Saved entries
== Segment start ==

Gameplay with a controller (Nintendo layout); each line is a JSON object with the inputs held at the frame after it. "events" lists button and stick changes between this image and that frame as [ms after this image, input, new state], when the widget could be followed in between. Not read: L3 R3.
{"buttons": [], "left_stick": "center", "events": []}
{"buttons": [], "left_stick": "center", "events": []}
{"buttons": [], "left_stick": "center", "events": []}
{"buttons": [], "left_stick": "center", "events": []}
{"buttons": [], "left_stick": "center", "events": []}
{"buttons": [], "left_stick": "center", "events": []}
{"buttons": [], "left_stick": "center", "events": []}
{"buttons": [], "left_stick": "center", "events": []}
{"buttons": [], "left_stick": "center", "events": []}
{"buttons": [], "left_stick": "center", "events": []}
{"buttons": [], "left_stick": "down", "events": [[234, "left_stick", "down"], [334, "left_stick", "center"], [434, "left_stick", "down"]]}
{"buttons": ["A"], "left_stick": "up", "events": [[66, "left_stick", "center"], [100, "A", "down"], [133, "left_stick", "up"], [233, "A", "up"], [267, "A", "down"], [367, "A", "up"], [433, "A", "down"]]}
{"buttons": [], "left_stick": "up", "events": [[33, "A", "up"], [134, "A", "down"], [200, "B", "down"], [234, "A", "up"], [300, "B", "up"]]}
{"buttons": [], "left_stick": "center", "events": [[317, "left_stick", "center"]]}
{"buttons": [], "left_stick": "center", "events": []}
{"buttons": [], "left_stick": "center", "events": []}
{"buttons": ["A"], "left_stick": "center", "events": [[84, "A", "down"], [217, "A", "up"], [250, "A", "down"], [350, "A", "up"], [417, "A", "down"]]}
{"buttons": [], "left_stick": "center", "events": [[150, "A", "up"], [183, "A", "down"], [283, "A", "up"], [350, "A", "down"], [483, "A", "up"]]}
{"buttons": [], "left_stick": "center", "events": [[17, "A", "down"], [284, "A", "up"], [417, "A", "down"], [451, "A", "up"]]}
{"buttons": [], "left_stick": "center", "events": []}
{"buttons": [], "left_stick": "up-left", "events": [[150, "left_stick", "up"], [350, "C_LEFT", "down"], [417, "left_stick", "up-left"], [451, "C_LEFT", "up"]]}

== Segment end ==

- What is being asked: Could you reproduce every entry above exactly as written?

- Exercise result:
Gameplay with a controller (Nintendo layout); each line is a JSON object with the inputs held at the frame after it. "events" lists button and stick changes between this image and that frame as [ms after this image, input, new state], when the widget could be followed in between. Not read: L3 R3.
{"buttons": [], "left_stick": "center", "events": []}
{"buttons": [], "left_stick": "center", "events": []}
{"buttons": [], "left_stick": "center", "events": []}
{"buttons": [], "left_stick": "center", "events": []}
{"buttons": [], "left_stick": "center", "events": []}
{"buttons": [], "left_stick": "center", "events": []}
{"buttons": [], "left_stick": "center", "events": []}
{"buttons": [], "left_stick": "center", "events": []}
{"buttons": [], "left_stick": "center", "events": []}
{"buttons": [], "left_stick": "center", "events": []}
{"buttons": [], "left_stick": "down", "events": [[234, "left_stick", "down"], [334, "left_stick", "center"], [434, "left_stick", "down"]]}
{"buttons": ["A"], "left_stick": "up", "events": [[66, "left_stick", "center"], [100, "A", "down"], [133, "left_stick", "up"], [233, "A", "up"], [267, "A", "down"], [367, "A", "up"], [433, "A", "down"]]}
{"buttons": [], "left_stick": "up", "events": [[33, "A", "up"], [134, "A", "down"], [200, "B", "down"], [234, "A", "up"], [300, "B", "up"]]}
{"buttons": [], "left_stick": "center", "events": [[317, "left_stick", "center"]]}
{"buttons": [], "left_stick": "center", "events": []}
{"buttons": [], "left_stick": "center", "events": []}
{"buttons": ["A"], "left_stick": "center", "events": [[84, "A", "down"], [217, "A", "up"], [250, "A", "down"], [350, "A", "up"], [417, "A", "down"]]}
{"buttons": [], "left_stick": "center", "events": [[150, "A", "up"], [183, "A", "down"], [283, "A", "up"], [350, "A", "down"], [483, "A", "up"]]}
{"buttons": [], "left_stick": "center", "events": [[17, "A", "down"], [284, "A", "up"], [417, "A", "down"], [451, "A", "up"]]}
{"buttons": [], "left_stick": "center", "events": []}
{"buttons": [], "left_stick": "up-left", "events": [[150, "left_stick", "up"], [350, "C_LEFT", "down"], [417, "left_stick", "up-left"], [451, "C_LEFT", "up"]]}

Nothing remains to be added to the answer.